- _REQUIRED ACTION_:
Your answer must be the listing repeated word for word, without its pictures.

- _DATASET EXCERPT_:
Content starts
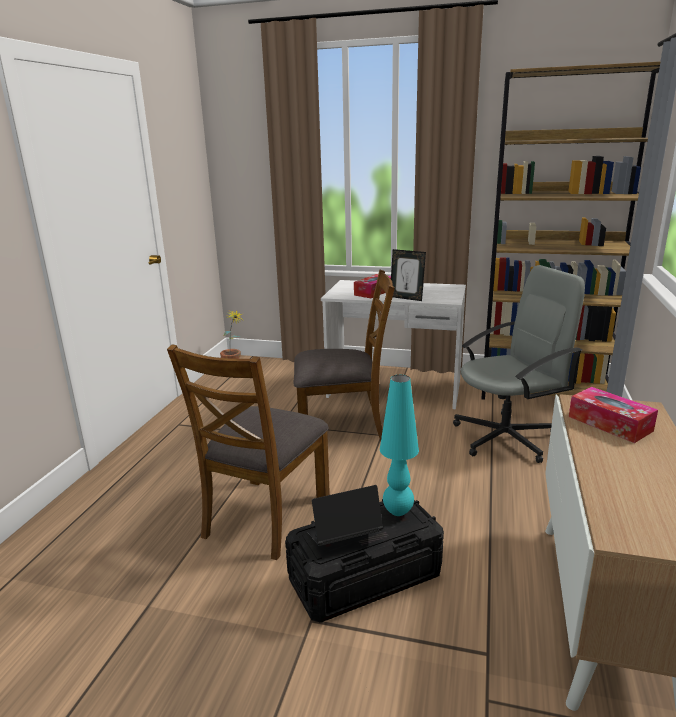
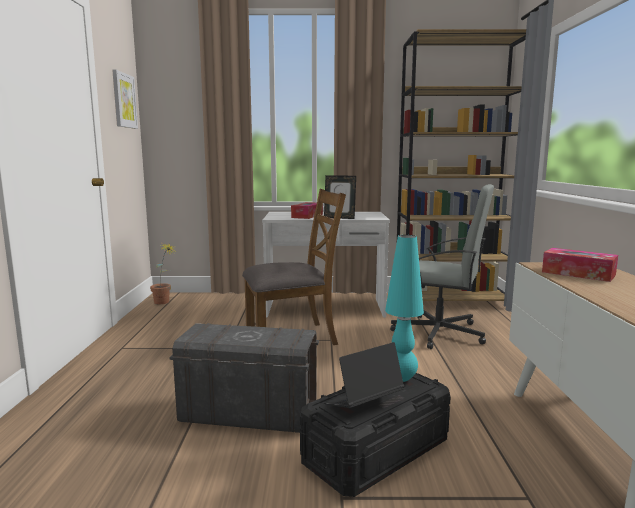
camera: 15 degrees left, 10 degrees down
(186, 160) = (124, 100): none -> picture
(265, 516) = (249, 413): brown chair -> grey storage box
(506, 437) = (440, 333): grey office chair -> grey office chair turned 60 degrees clockwise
Content ends
- _ANSWER TO THIS PROBLEM_:
camera: 15 degrees left, 10 degrees down
(186, 160) = (124, 100): none -> picture
(265, 516) = (249, 413): brown chair -> grey storage box
(506, 437) = (440, 333): grey office chair -> grey office chair turned 60 degrees clockwise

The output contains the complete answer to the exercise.